Embora a falta de controle estatal tenha tornado relativamente fácil a entrada de brasileiros na mineração de pequena escala no Suriname, a integração à multiétnica sociedade local se revela uma tarefa bem mais difícil, como mostrou o ataque do último dia 24.
Na capital, Paramaribo, é comum ouvir comentários negativos sobre os imigrantes brasileiros. Os garimpeiros são criticados por não pagarem impostos e por não falarem holandês (língua oficial) nem sranantongo (dialeto local). Surinameses criticam as roupas das brasileiras como "indecentes" e setores da mídia ajudam a construir essa imagem, rotulando brasileiros de ilegais e criminosos.

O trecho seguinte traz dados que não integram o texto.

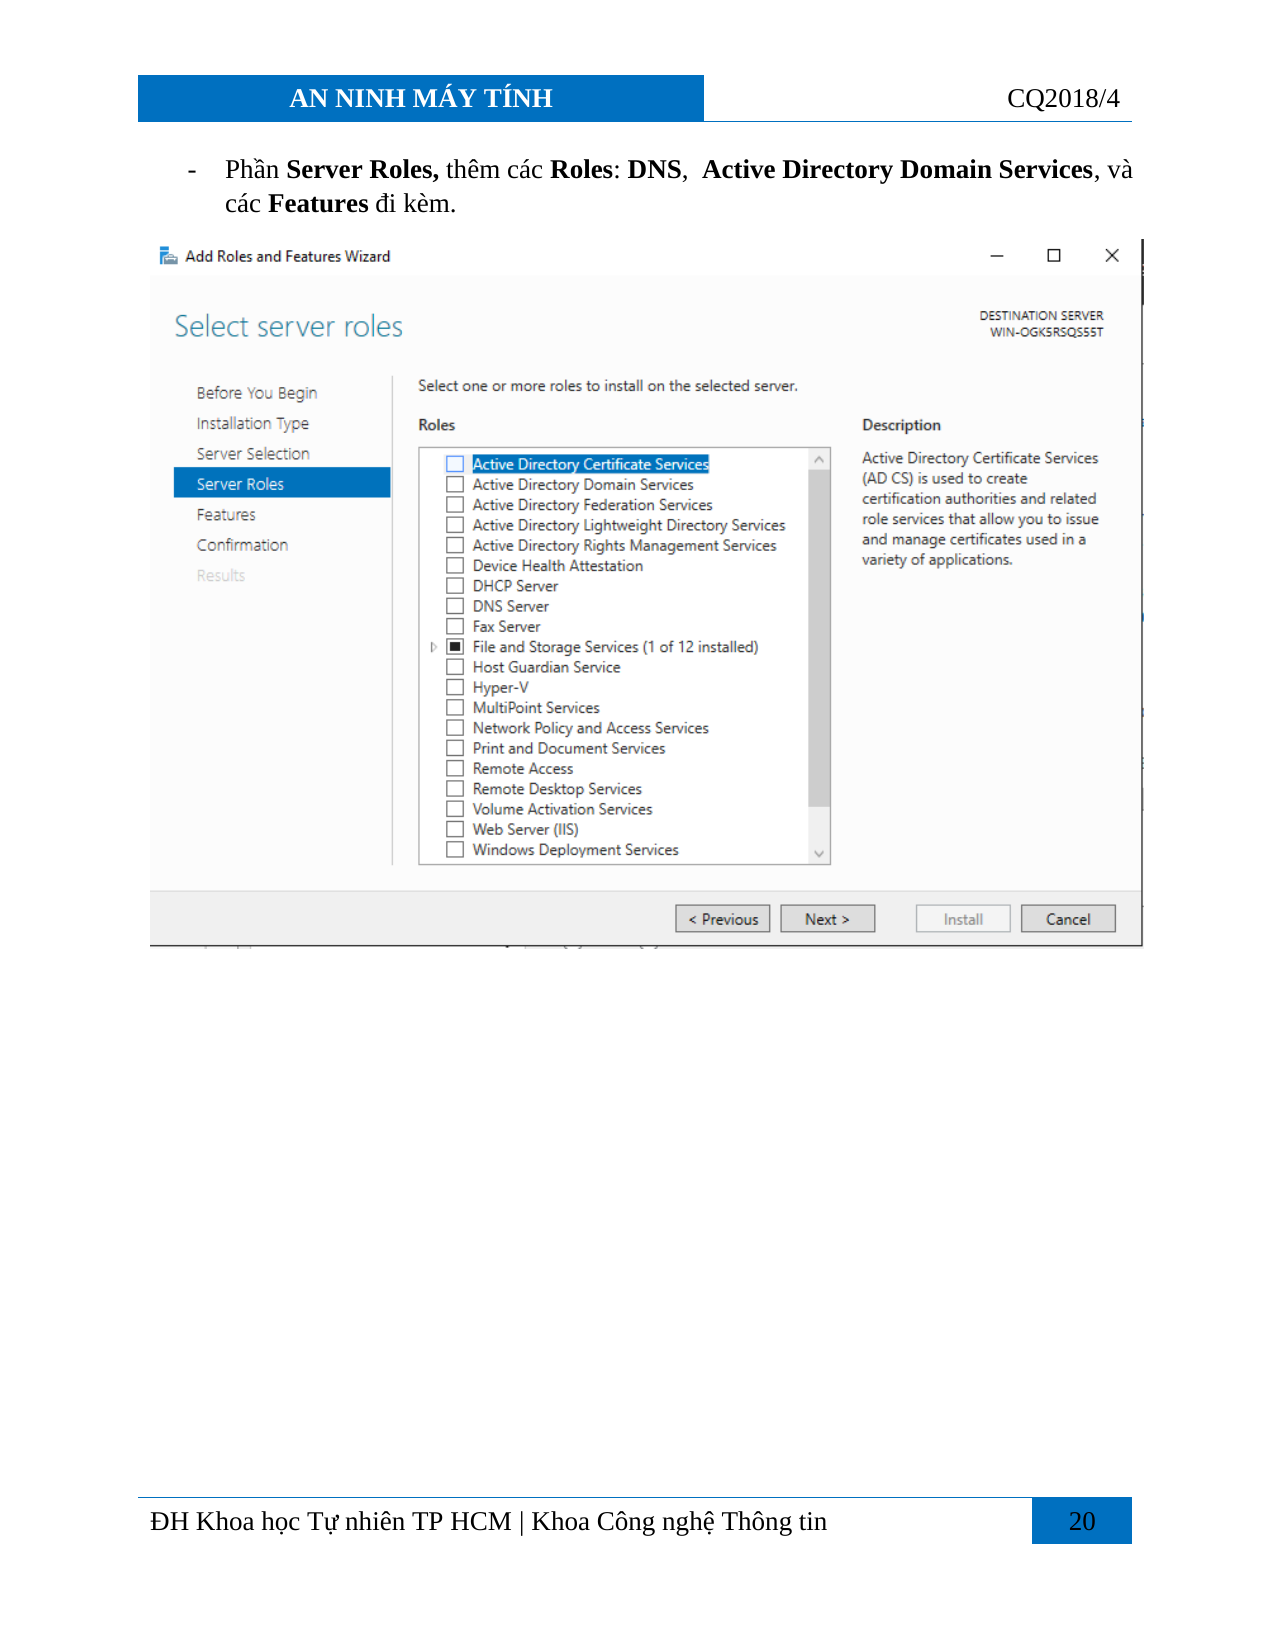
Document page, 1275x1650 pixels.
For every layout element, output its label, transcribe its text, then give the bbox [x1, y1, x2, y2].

Quem descreve esse cenário são as antropólogas holandesas Marieke Heemskerk e Marjo de Theije, que entrevistaram 175 garimpeiros brasileiros no Suriname em estudo publicado em outubro deste ano.

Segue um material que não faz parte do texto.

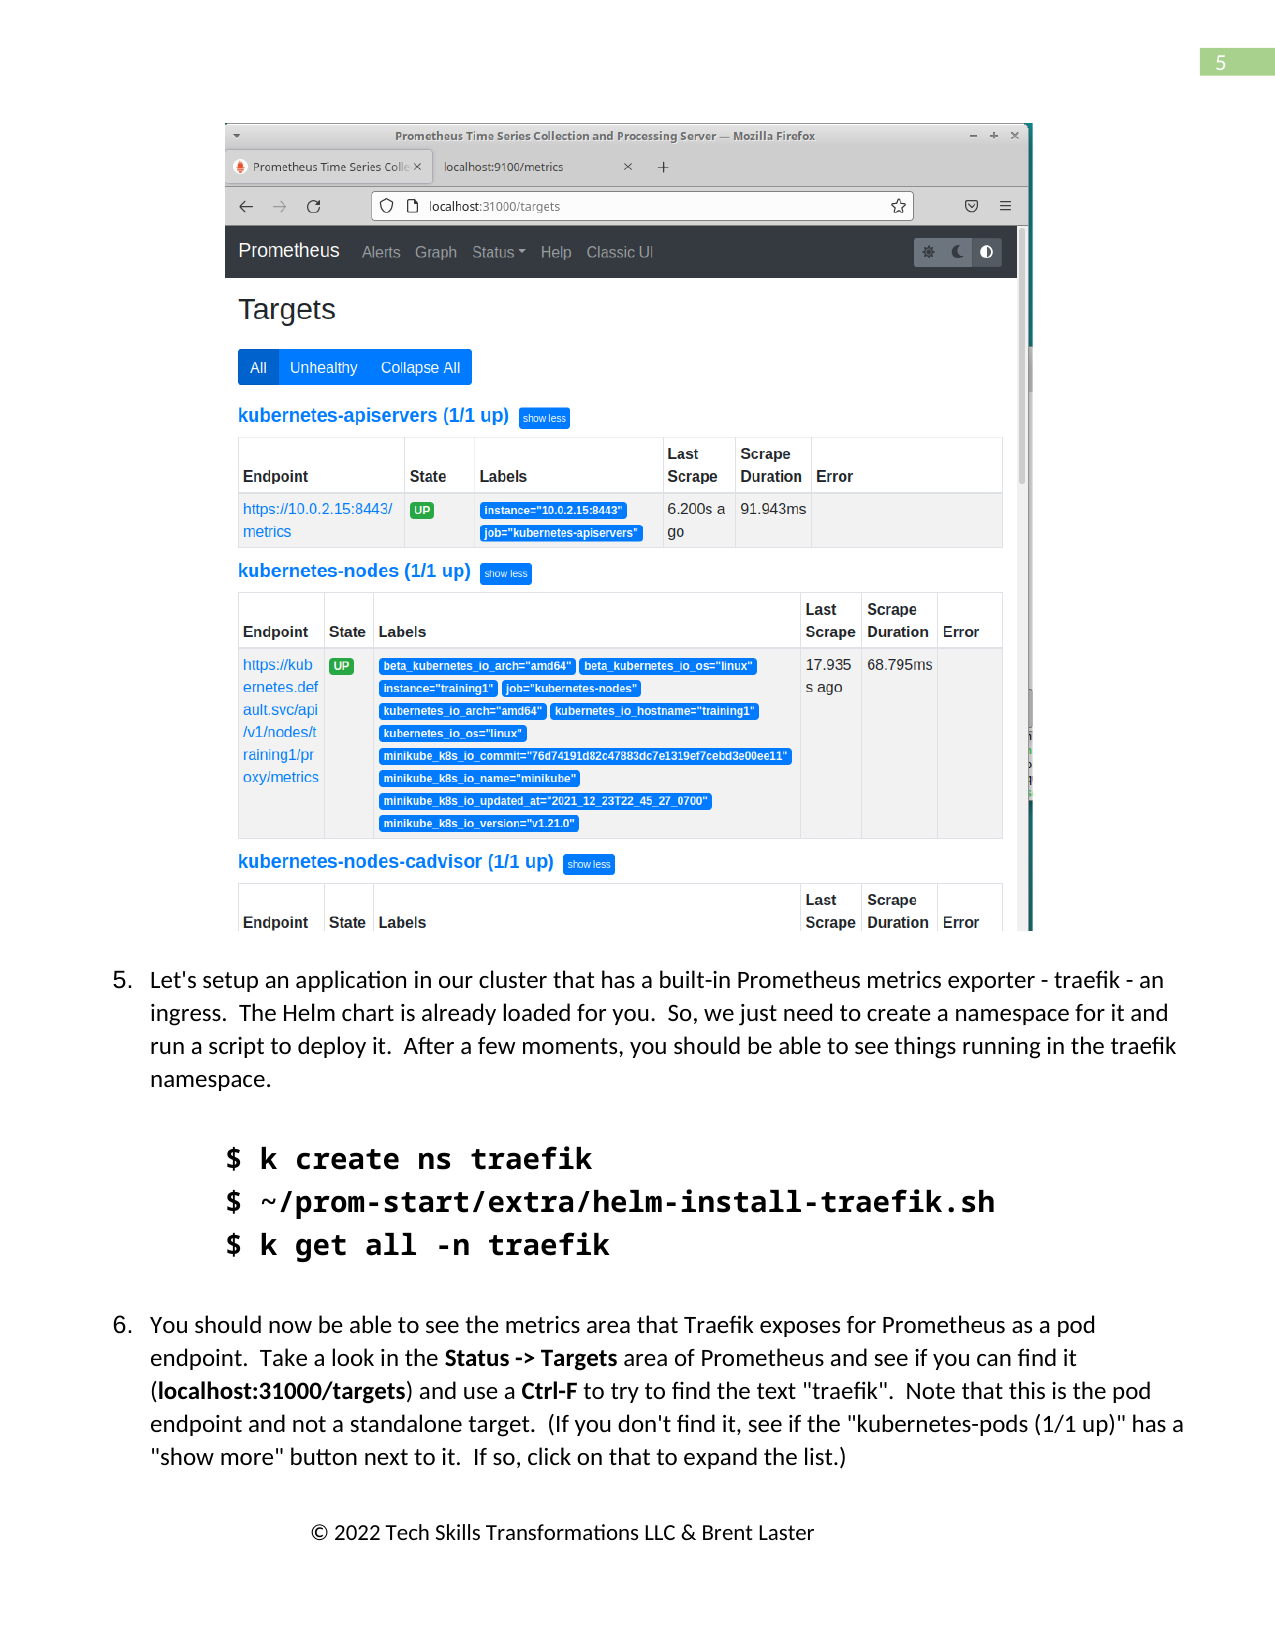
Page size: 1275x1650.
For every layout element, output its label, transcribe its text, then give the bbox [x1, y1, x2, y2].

picture [225, 123, 1033, 931]
list $ k get all -n traefik [225, 1224, 1200, 1264]
list $ ~/prom-start/extra/helm-install-traefik.sh [225, 1181, 1200, 1221]
list You should now be able to see the metrics area that Traefik exposes for Prometheus as a pod endpoint. Take a look in the Status -> Targets area of Prometheus and see if you can find it (localhost:31000/targets) and use a Ctrl-F to try to find the text "traefik". Note that this is the pod endpoint and not a standalone target. (If you don't find it, see if the "kubernetes-pods (1/1 up)" has a "show more" button next to it. If so, click on that to expand the list.) [112, 1310, 1200, 1472]
list $ k create ns traefik [225, 1138, 1200, 1178]
list Let's setup an application in our cluster that has a built-in Prometheus metrics exporter - traefik - an ingress. The Helm chart is already loaded for you. So, we just need to create a namespace for it and run a script to deploy it. After a few moments, you should be able to see things running in the traefik namespace. [112, 964, 1200, 1093]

Apesar de haver registros de garimpeiros brasileiros no país desde os anos 1970, esse fluxo cresceu a partir de 1992, após o fim da guerra civil de sete anos que opôs o então governo militar a insurgentes maroons (ou "marrons", na forma aportuguesada), descendentes de escravos africanos fugidos que formam o grupo étnico que atacou os brasileiros em Albina.

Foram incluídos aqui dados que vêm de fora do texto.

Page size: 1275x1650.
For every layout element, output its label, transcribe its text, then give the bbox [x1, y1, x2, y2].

Foi inclusive um líder maroon que, após a guerra, convidou brasileiros a minerar ouro em áreas tomadas do governo no conflito, afirmam Heemskerk e Theije. Apesar de não terem posse formal sobre as terras que usam há séculos, acreditam ser os donos das áreas.
Como a lei de mineração local, de 1986, autoriza a atividade apenas a quem tem concessão, e só surinameses podem receber essas licenças, toda a atividade mineira dos brasileiros é praticamente ilegal.

Ausência estatal
Mas a lei historicamente é pouco aplicada, diz o estudo, sobretudo pela presença limitada do governo no interior do país. Um exemplo é a região do rio Marowijne, onde fica Albina, tomada pela extração artesanal de ouro e que divide o país com a Guiana Francesa.
"Quase não há polícia, militares ou representantes do governo em áreas de mineração. Ninguém pede documentos quando estrangeiros vendem ouro ou entram em um avião para uma área de extração", afirmam Heemskerk e Theije. Mesmo sem visto ou passaporte, dizem, garimpeiros brasileiros não encontram problemas.
A avaliação é reforçada pelo senador Eduardo Azeredo (PSDB-MG), que visitou o Suriname em novembro na primeira missão parlamentar brasileira ao país. "A venda de ouro e de equipamentos para garimpo é livre. Falta ação pública efetiva", disse à Folha.
Ainda que brasileiros tenham levado disciplina e tecnologia ao garimpo, e o relativo isolamento na selva diminua as diferenças com os maroons, há conflito de interesses. O estudo relata dois casos semelhantes ao ataque de Albina, ocorridos em 1999 e em 2000, quando garimpeiros brasileiros foram expulsos com violência por maroons após incidentes isolados entre os grupos.